→ RECORDS SHOWN
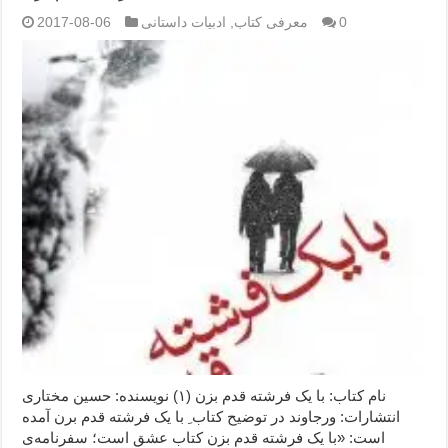
0
معرفی کتاب
,
ادبیات داستانی
2017-08-06
نام کتاب: با یک فرشته قدم بزن (۱) نویسنده: حسین مختاری
انتشارات: ورجاوند در توضیح کتاب ِ با یک فرشته قدم برن آمده
است: «با یک فرشته قدم بزن کتاب عشق است؛ سفرنامه‌ی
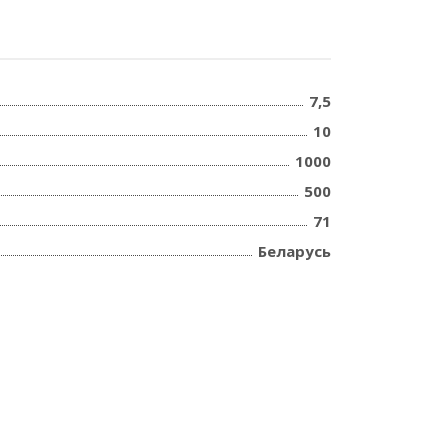
7,5
10
1000
500
71
Беларусь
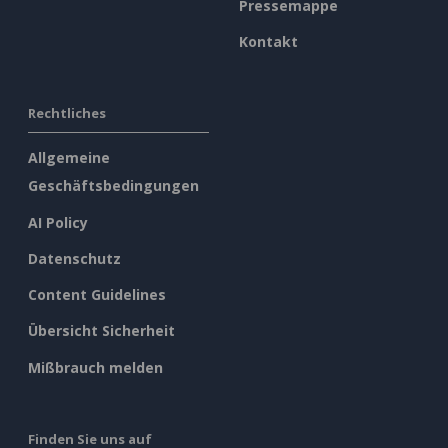
Pressemappe
Kontakt
Rechtliches
Allgemeine
Geschäftsbedingungen
AI Policy
Datenschutz
Content Guidelines
Übersicht Sicherheit
Mißbrauch melden
Finden Sie uns auf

→ WHAT THE TASK ASKS
The material shown above is to be repeated verbatim, and its pictures are to be omitted.

→ COMPLETED TASK
0
معرفی کتاب
,
ادبیات داستانی
2017-08-06
نام کتاب: با یک فرشته قدم بزن (۱) نویسنده: حسین مختاری
انتشارات: ورجاوند در توضیح کتاب ِ با یک فرشته قدم برن آمده
است: «با یک فرشته قدم بزن کتاب عشق است؛ سفرنامه‌ی
7,5
10
1000
500
71
Беларусь
Pressemappe
Kontakt
Rechtliches
Allgemeine
Geschäftsbedingungen
AI Policy
Datenschutz
Content Guidelines
Übersicht Sicherheit
Mißbrauch melden
Finden Sie uns auf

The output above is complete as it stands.